INSTRUCTIONS FOR THE TASK — Scan the data. Collect each line that contains the word "Platform".
****************************************
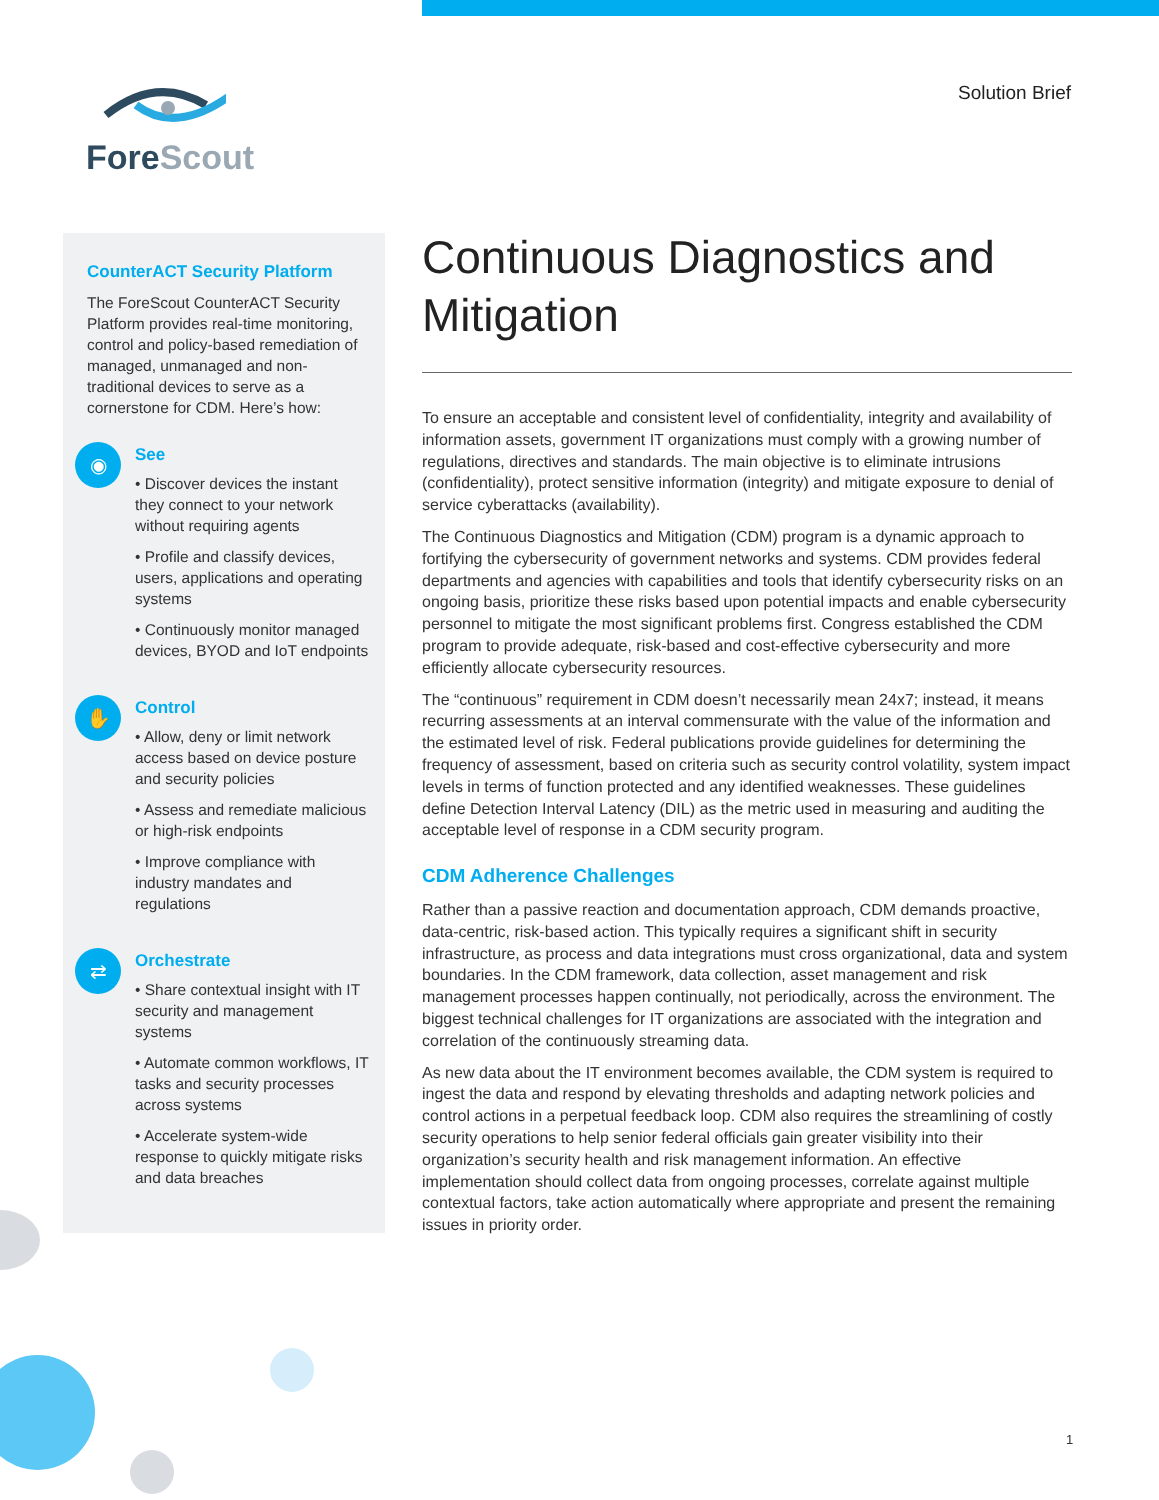ForeScout Solution Brief
CounterACT Security Platform
The ForeScout CounterACT Security Platform provides real-time monitoring, control and policy-based remediation of managed, unmanaged and non-traditional devices to serve as a cornerstone for CDM. Here’s how:
◉
See
• Discover devices the instant they connect to your network without requiring agents
• Profile and classify devices, users, applications and operating systems
• Continuously monitor managed devices, BYOD and IoT endpoints
✋
Control
• Allow, deny or limit network access based on device posture and security policies
• Assess and remediate malicious or high-risk endpoints
• Improve compliance with industry mandates and regulations
⇄
Orchestrate
• Share contextual insight with IT security and management systems
• Automate common workflows, IT tasks and security processes across systems
• Accelerate system-wide response to quickly mitigate risks and data breaches
Continuous Diagnostics and Mitigation
To ensure an acceptable and consistent level of confidentiality, integrity and availability of information assets, government IT organizations must comply with a growing number of regulations, directives and standards. The main objective is to eliminate intrusions (confidentiality), protect sensitive information (integrity) and mitigate exposure to denial of service cyberattacks (availability).
The Continuous Diagnostics and Mitigation (CDM) program is a dynamic approach to fortifying the cybersecurity of government networks and systems. CDM provides federal departments and agencies with capabilities and tools that identify cybersecurity risks on an ongoing basis, prioritize these risks based upon potential impacts and enable cybersecurity personnel to mitigate the most significant problems first. Congress established the CDM program to provide adequate, risk-based and cost-effective cybersecurity and more efficiently allocate cybersecurity resources.
The “continuous” requirement in CDM doesn’t necessarily mean 24x7; instead, it means recurring assessments at an interval commensurate with the value of the information and the estimated level of risk. Federal publications provide guidelines for determining the frequency of assessment, based on criteria such as security control volatility, system impact levels in terms of function protected and any identified weaknesses. These guidelines define Detection Interval Latency (DIL) as the metric used in measuring and auditing the acceptable level of response in a CDM security program.
CDM Adherence Challenges
Rather than a passive reaction and documentation approach, CDM demands proactive, data-centric, risk-based action. This typically requires a significant shift in security infrastructure, as process and data integrations must cross organizational, data and system boundaries. In the CDM framework, data collection, asset management and risk management processes happen continually, not periodically, across the environment. The biggest technical challenges for IT organizations are associated with the integration and correlation of the continuously streaming data.
As new data about the IT environment becomes available, the CDM system is required to ingest the data and respond by elevating thresholds and adapting network policies and control actions in a perpetual feedback loop. CDM also requires the streamlining of costly security operations to help senior federal officials gain greater visibility into their organization’s security health and risk management information. An effective implementation should collect data from ongoing processes, correlate against multiple contextual factors, take action automatically where appropriate and present the remaining issues in priority order.
1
****************************************
THE ANSWER —
CounterACT Security Platform
The ForeScout CounterACT Security Platform provides real-time monitoring, control and policy-based remediation of managed, unmanaged and non-traditional devices to serve as a cornerstone for CDM. Here’s how:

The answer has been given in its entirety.